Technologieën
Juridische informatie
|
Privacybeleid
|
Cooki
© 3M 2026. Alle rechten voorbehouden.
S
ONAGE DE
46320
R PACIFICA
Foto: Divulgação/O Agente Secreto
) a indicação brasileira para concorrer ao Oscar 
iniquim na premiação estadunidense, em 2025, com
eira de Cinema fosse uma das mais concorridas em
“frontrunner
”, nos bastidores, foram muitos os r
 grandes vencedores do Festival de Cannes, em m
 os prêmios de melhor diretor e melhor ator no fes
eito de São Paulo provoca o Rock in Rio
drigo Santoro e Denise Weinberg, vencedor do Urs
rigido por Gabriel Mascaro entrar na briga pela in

:::::

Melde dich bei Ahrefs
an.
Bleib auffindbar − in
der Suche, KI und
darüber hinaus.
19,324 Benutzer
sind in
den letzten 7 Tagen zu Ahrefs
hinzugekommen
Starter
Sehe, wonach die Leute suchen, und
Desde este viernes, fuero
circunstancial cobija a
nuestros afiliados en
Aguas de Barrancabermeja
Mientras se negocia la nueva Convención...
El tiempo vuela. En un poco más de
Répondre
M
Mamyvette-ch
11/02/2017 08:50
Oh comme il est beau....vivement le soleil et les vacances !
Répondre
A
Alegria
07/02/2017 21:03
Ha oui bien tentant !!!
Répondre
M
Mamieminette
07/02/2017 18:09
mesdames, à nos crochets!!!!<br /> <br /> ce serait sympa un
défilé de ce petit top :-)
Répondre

:::::

Search the records for the word "Ahrefs" and return every line that holds it.

Melde dich bei Ahrefs
den letzten 7 Tagen zu Ahrefs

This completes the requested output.